The court presents this sentence as if it were explaining the reasoning behind its holding that the bar is merits-based rather than jurisdictional. But the first clause explains nothing; it simply restates that holding. And the second clause seems to imply that the ministerial exception must be merits-based because the district court decides whether it applies or not. This in turn seems to imply that if the exception were jurisdictional the court couldn't evaluate its applicability.
That implication, if it's intended, is clearly wrong: a court can rule on a motion to dismiss regardless of whether it's merits-based or jurisdictional. After all, a court always has jurisdiction to determine whether it has jurisdiction.
Am I missing something? Can someone shed light on what this last clause -- or this last sentence in general -- is doing here? Is it possible that Roberts is mixed up about the rationale for this holding? Or is this sentence just meant to be clarifying the holding, rather than justifying it?
I'm looking forward to dropping a Hosanna-Tabor footnote of my own into my Law Review Note, which argues that the Steel Co/Arbaugh line of cases precludes the application of Iqbal in the 12(b)(1) context. (Will be grateful for feedback from any and all in a couple of days, when the draft is presentable.)
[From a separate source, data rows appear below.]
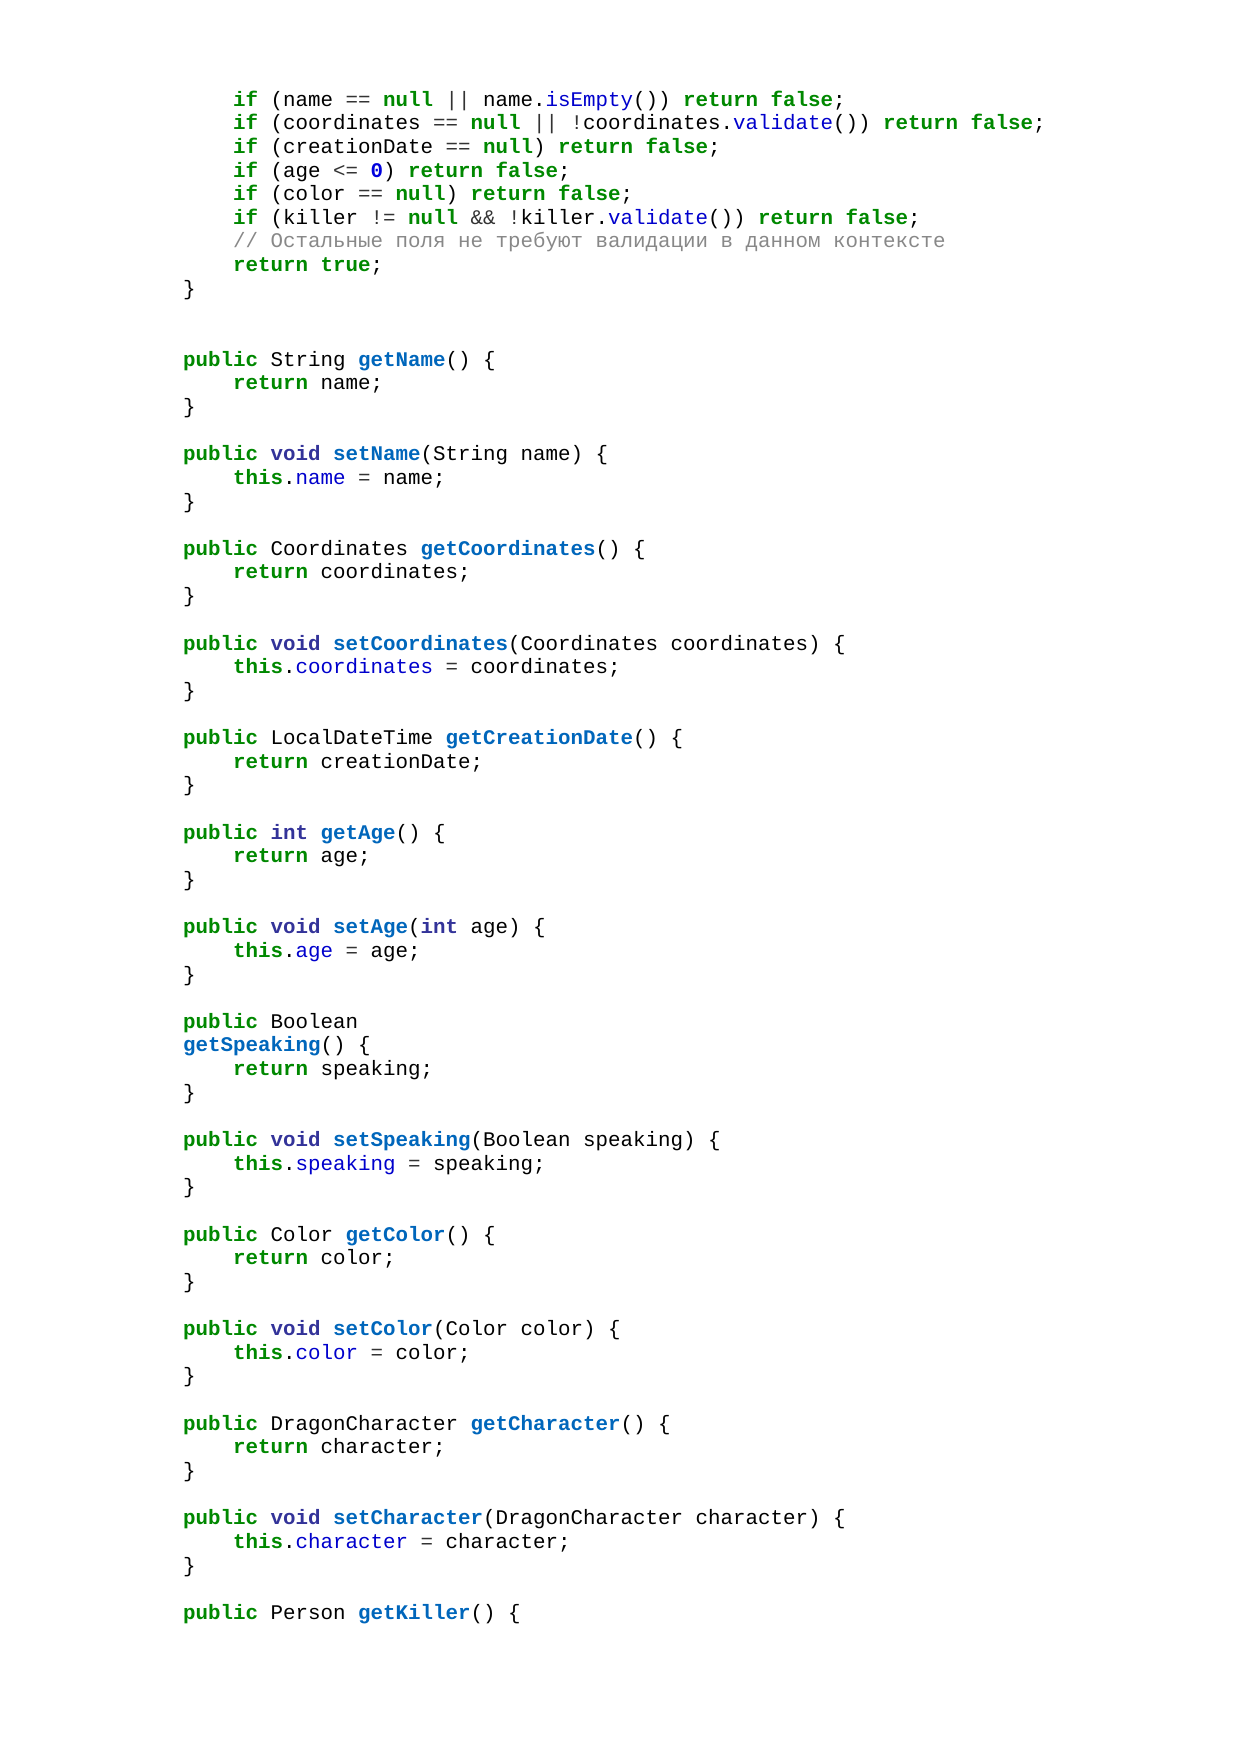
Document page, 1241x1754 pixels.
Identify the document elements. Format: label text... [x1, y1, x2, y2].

text } [133, 963, 1152, 987]
text public Boolean [133, 1011, 1152, 1034]
text } [133, 869, 1152, 893]
text public int getAge() { [133, 822, 1152, 845]
text if (killer != null && !killer.validate()) return false; [133, 207, 1152, 231]
text getSpeaking() { [133, 1034, 1152, 1058]
text return name; [133, 372, 1152, 396]
text return true; [133, 254, 1152, 278]
text public void setCharacter(DragonCharacter character) { [133, 1507, 1152, 1531]
text } [133, 680, 1152, 703]
text return creationDate; [133, 751, 1152, 774]
text this.coordinates = coordinates; [133, 656, 1152, 680]
text return color; [133, 1247, 1152, 1271]
text public void setColor(Color color) { [133, 1318, 1152, 1342]
text return speaking; [133, 1058, 1152, 1082]
text if (coordinates == null || !coordinates.validate()) return false; [133, 112, 1152, 136]
text } [133, 774, 1152, 798]
text return coordinates; [133, 562, 1152, 585]
text this.character = character; [133, 1531, 1152, 1555]
text public DragonCharacter getCharacter() { [133, 1413, 1152, 1436]
text public void setAge(int age) { [133, 916, 1152, 940]
text public String getName() { [133, 349, 1152, 372]
text if (age <= 0) return false; [133, 159, 1152, 183]
text } [133, 491, 1152, 514]
text public void setSpeaking(Boolean speaking) { [133, 1129, 1152, 1153]
text if (name == null || name.isEmpty()) return false; [133, 89, 1152, 112]
text } [133, 278, 1152, 301]
text if (color == null) return false; [133, 183, 1152, 207]
text } [133, 1082, 1152, 1105]
text } [133, 1176, 1152, 1200]
text // Остальные поля не требуют валидации в данном контексте [133, 231, 1152, 254]
text } [133, 1460, 1152, 1484]
text if (creationDate == null) return false; [133, 136, 1152, 159]
text public LocalDateTime getCreationDate() { [133, 727, 1152, 751]
text } [133, 1366, 1152, 1389]
text } [133, 585, 1152, 609]
text return character; [133, 1436, 1152, 1460]
text this.name = name; [133, 467, 1152, 491]
text return age; [133, 845, 1152, 869]
text } [133, 1555, 1152, 1578]
text public Coordinates getCoordinates() { [133, 538, 1152, 562]
text } [133, 396, 1152, 420]
text this.speaking = speaking; [133, 1153, 1152, 1176]
text public void setCoordinates(Coordinates coordinates) { [133, 632, 1152, 656]
text public Person getKiller() { [133, 1602, 1152, 1626]
text } [133, 1271, 1152, 1294]
text this.color = color; [133, 1342, 1152, 1366]
text public void setName(String name) { [133, 443, 1152, 467]
text public Color getColor() { [133, 1224, 1152, 1247]
text this.age = age; [133, 940, 1152, 963]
Howard, I'm also looking forward to your piece. I just reread the Kalscheur piece arguing that the bar should be jurisdictional, and found it compelling in several ways.
Jim von der Heydt, 2L
Posted by: Jim von der Heydt | Jan 14, 2012 11:36:30 AM
As I read that, saying the claim is "barred" means the claim is defeated by the First Amendment or the claim cannot succeed because of the First Amendment. The second clause means that, if the exemption applies, the claim is defeated and if the exemption doesn't apply, we proceed to the rest of the ADA analysis (did the conduct violate the ADA). The word "barred" is too-often assumed to mean a jurisdiction defeat, although that need not be the case.
By the way, none of this can be read as justifying or explaining the conclusion. The footnote just repeats the merits conclusion 3 different times.